## begin Provided text

A path in a graph is a sequence of nodes, such that for each consecutive pair n i , n j  in the sequence the graph contains an arc from n i  to n j . If there is a path from n k  to n l , then n k  is called an ancestor of n l , and n l  is called a descendant of n k . A cycle is a path from a node to itself. Obviously, when a path from n i  to n j  passes through a node which is also on a cycle, there are infinitely many different paths from n i  to n j . Thus, a graph consisting of a limited number of nodes and arcs can generate infinite behaviour. This is something to keep in mind when searching such cyclic graphs!

A tree is a special kind of graph which contains a root such that there is a unique path from the root to any other node. From this it follows that for any two nodes in a tree, either there is no path between them, or there is exactly one. Thus, trees are necessarily non-cyclic or acyclic. A leaf is a node without children. Often, leaves are goal nodes in search spaces like SLD-trees. Strictly speaking, an SLD-tree is not a tree, because there might be several ways to construct the same resolvent. By convention, however, resolvents constructed in a different way are considered to be distinct nodes in the SLD-tree. Usually, trees are drawn upside down, with the root node at the top; arcs are implicitly understood to be directed from top to bottom. Note that, if n is the root of a tree, each of its children is the root of a subtree (fig. 4.1).

## end Provided text

Repeat the text on graphs and trees word for word, beginning at the words that contain "A path in a" and stopping after "such cyclic graphs!". The material that comes next is separate from the text on graphs and trees.

## begin Data provided

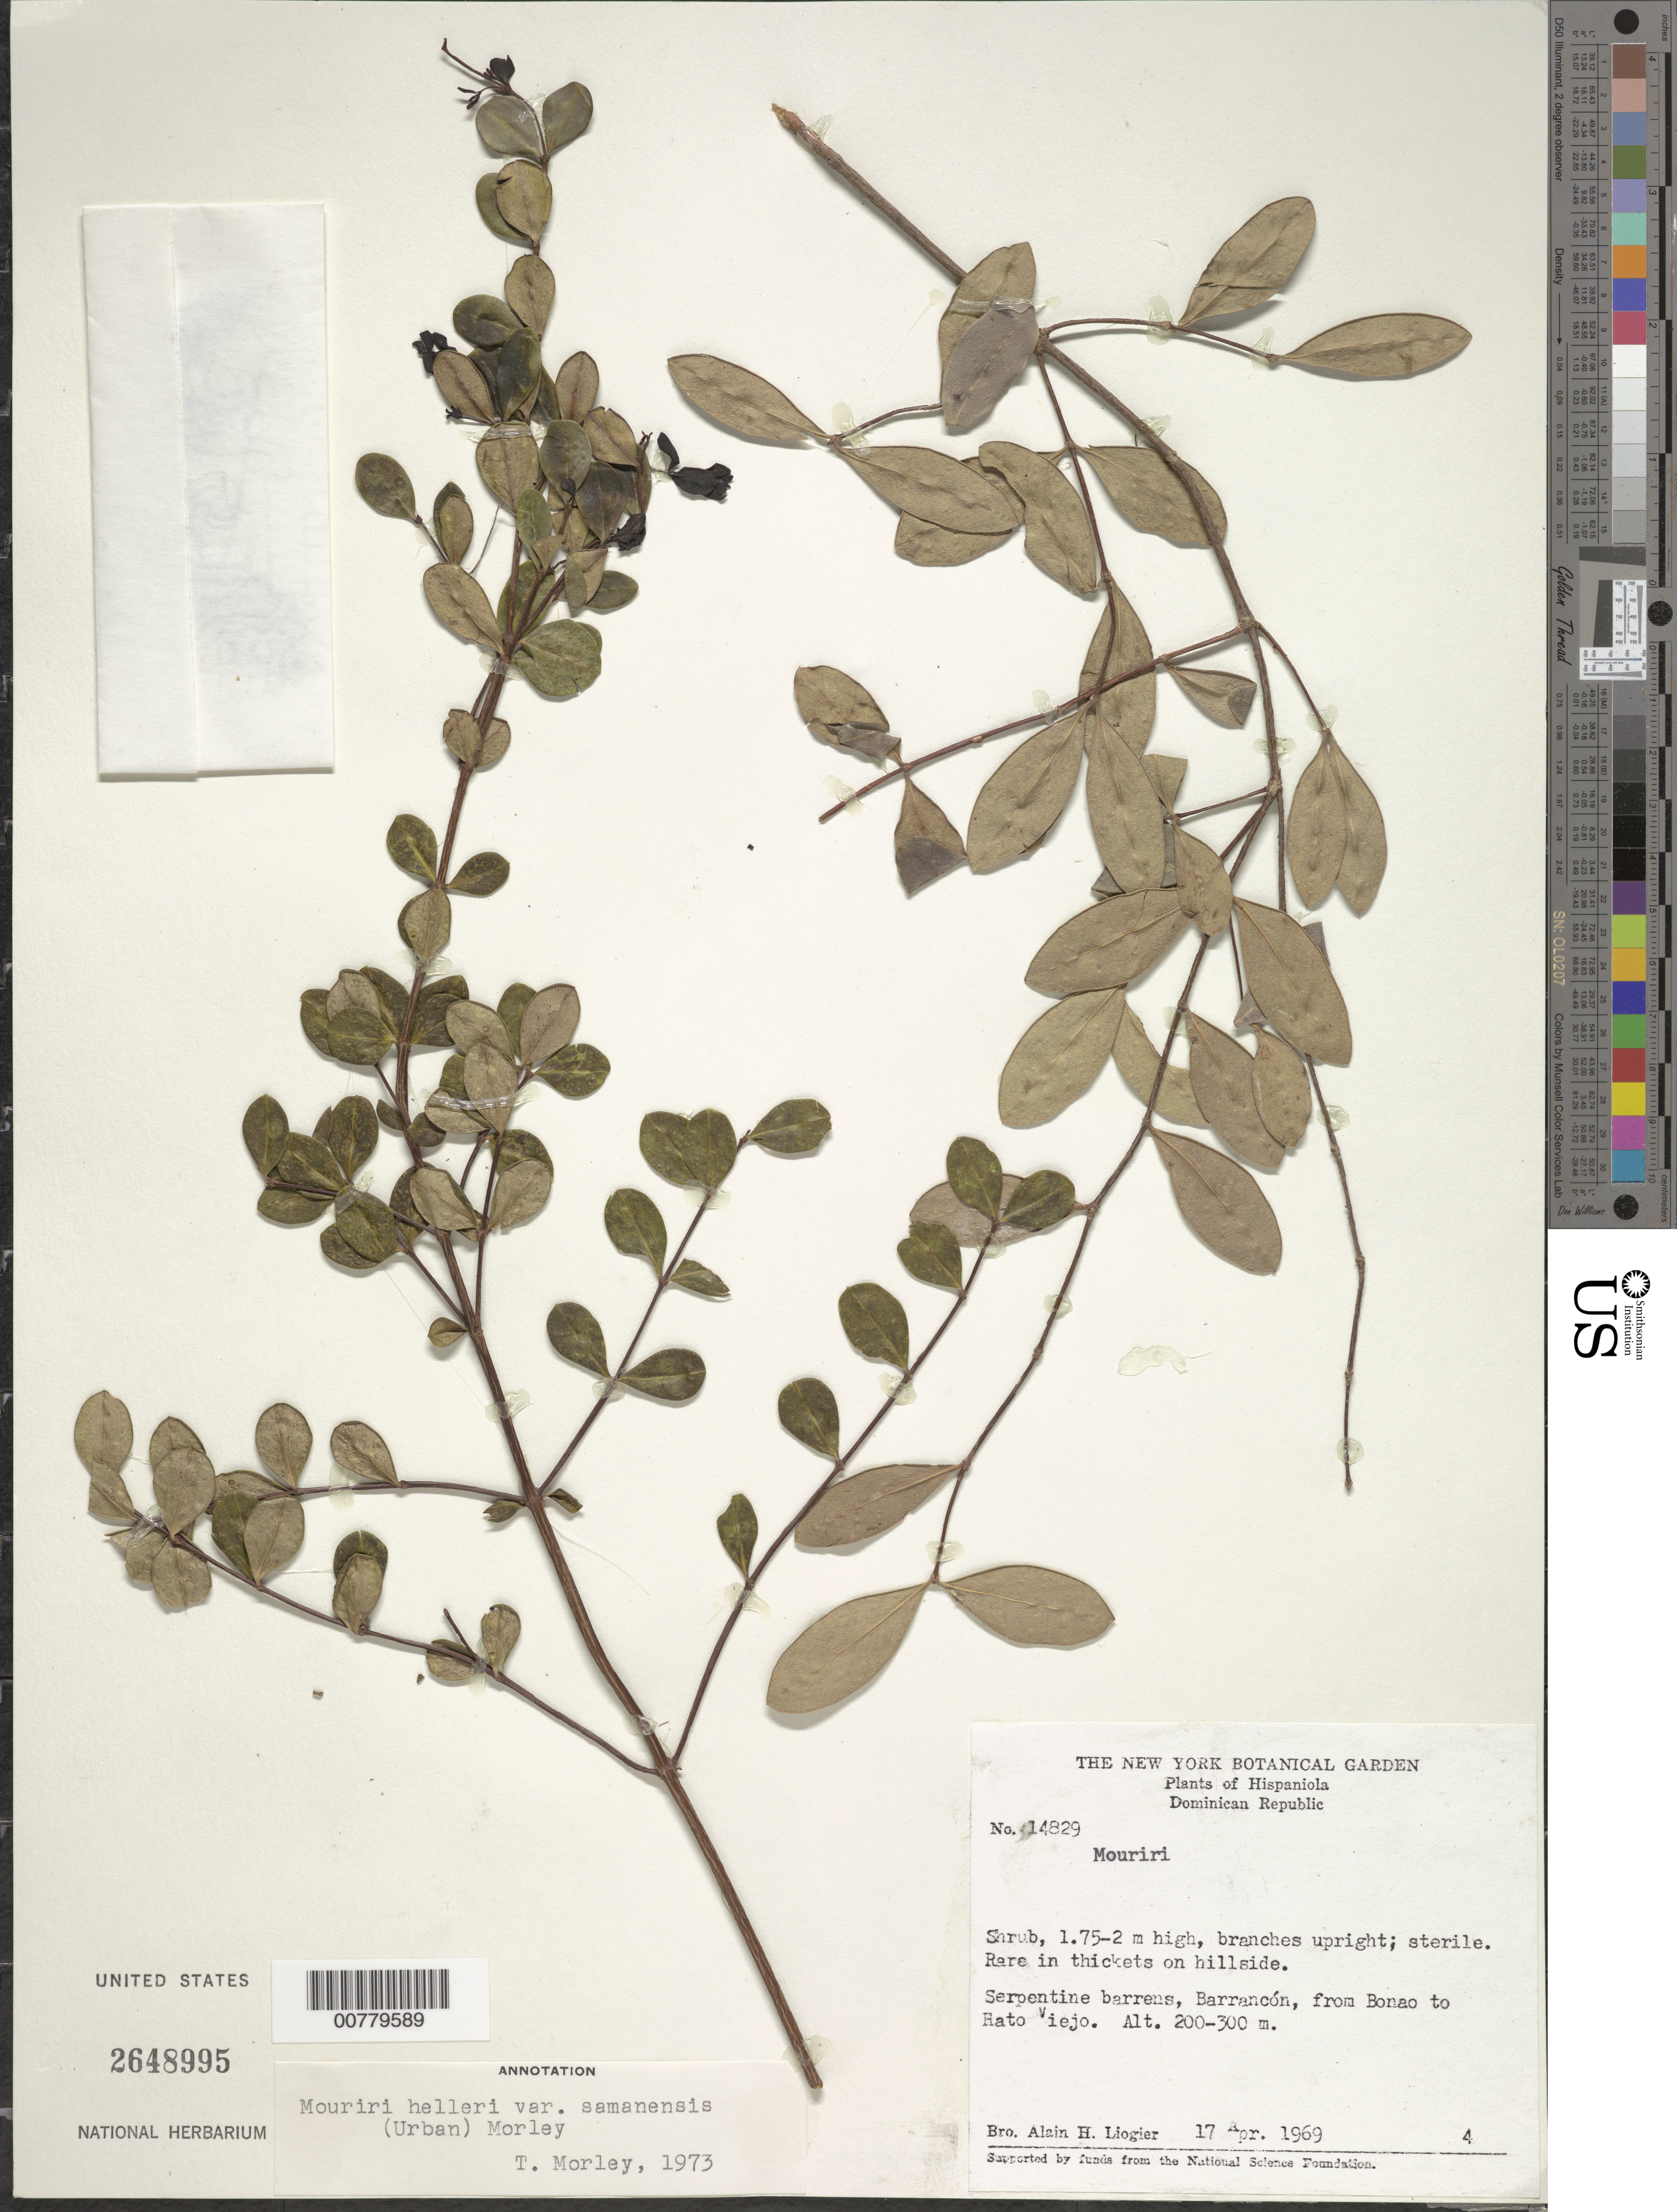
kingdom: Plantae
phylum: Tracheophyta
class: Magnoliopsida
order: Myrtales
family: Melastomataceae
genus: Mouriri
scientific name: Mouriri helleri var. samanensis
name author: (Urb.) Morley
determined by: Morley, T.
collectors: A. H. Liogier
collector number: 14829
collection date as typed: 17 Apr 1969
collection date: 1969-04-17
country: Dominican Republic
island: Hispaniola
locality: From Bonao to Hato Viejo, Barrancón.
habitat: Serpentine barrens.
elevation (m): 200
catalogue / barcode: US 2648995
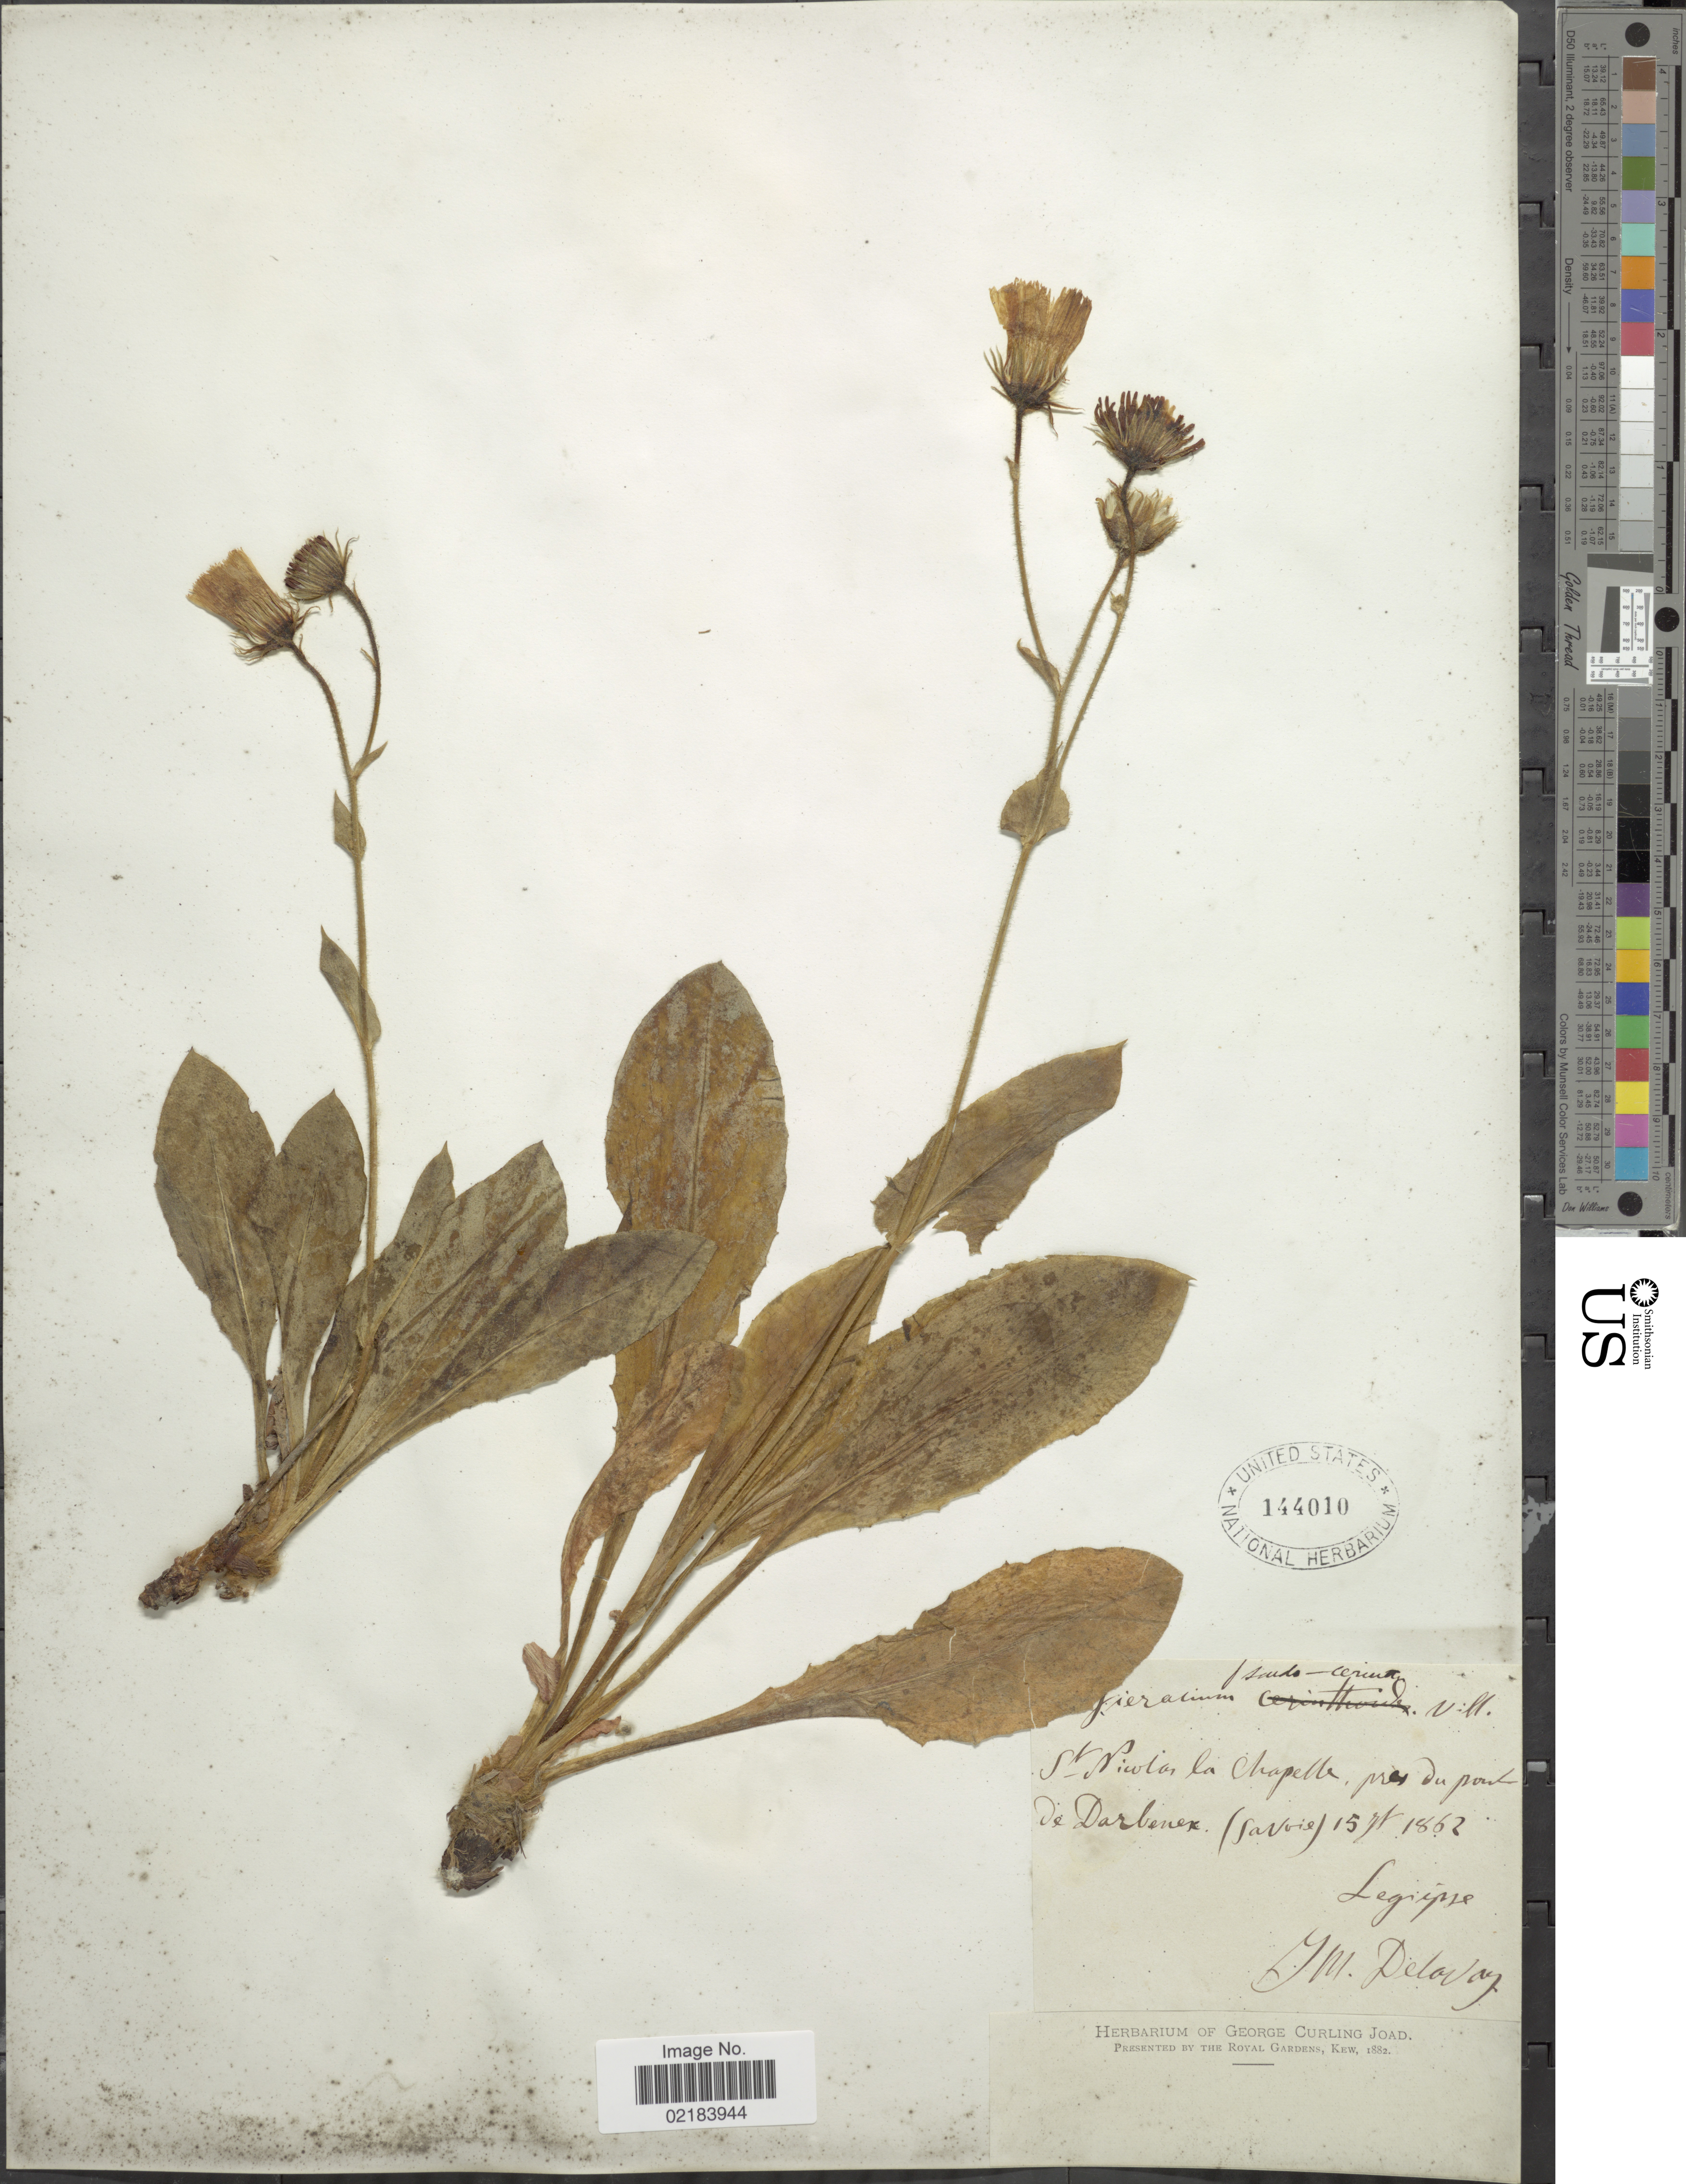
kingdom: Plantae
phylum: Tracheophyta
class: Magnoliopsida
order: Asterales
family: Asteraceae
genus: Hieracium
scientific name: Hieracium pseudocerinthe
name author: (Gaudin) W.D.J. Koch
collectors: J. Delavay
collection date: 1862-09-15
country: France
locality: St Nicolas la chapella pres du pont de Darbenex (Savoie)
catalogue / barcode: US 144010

## end Data provided

*Solution to this problem*.
A path in a graph is a sequence of nodes, such that for each consecutive pair n i , n j  in the sequence the graph contains an arc from n i  to n j . If there is a path from n k  to n l , then n k  is called an ancestor of n l , and n l  is called a descendant of n k . A cycle is a path from a node to itself. Obviously, when a path from n i  to n j  passes through a node which is also on a cycle, there are infinitely many different paths from n i  to n j . Thus, a graph consisting of a limited number of nodes and arcs can generate infinite behaviour. This is something to keep in mind when searching such cyclic graphs!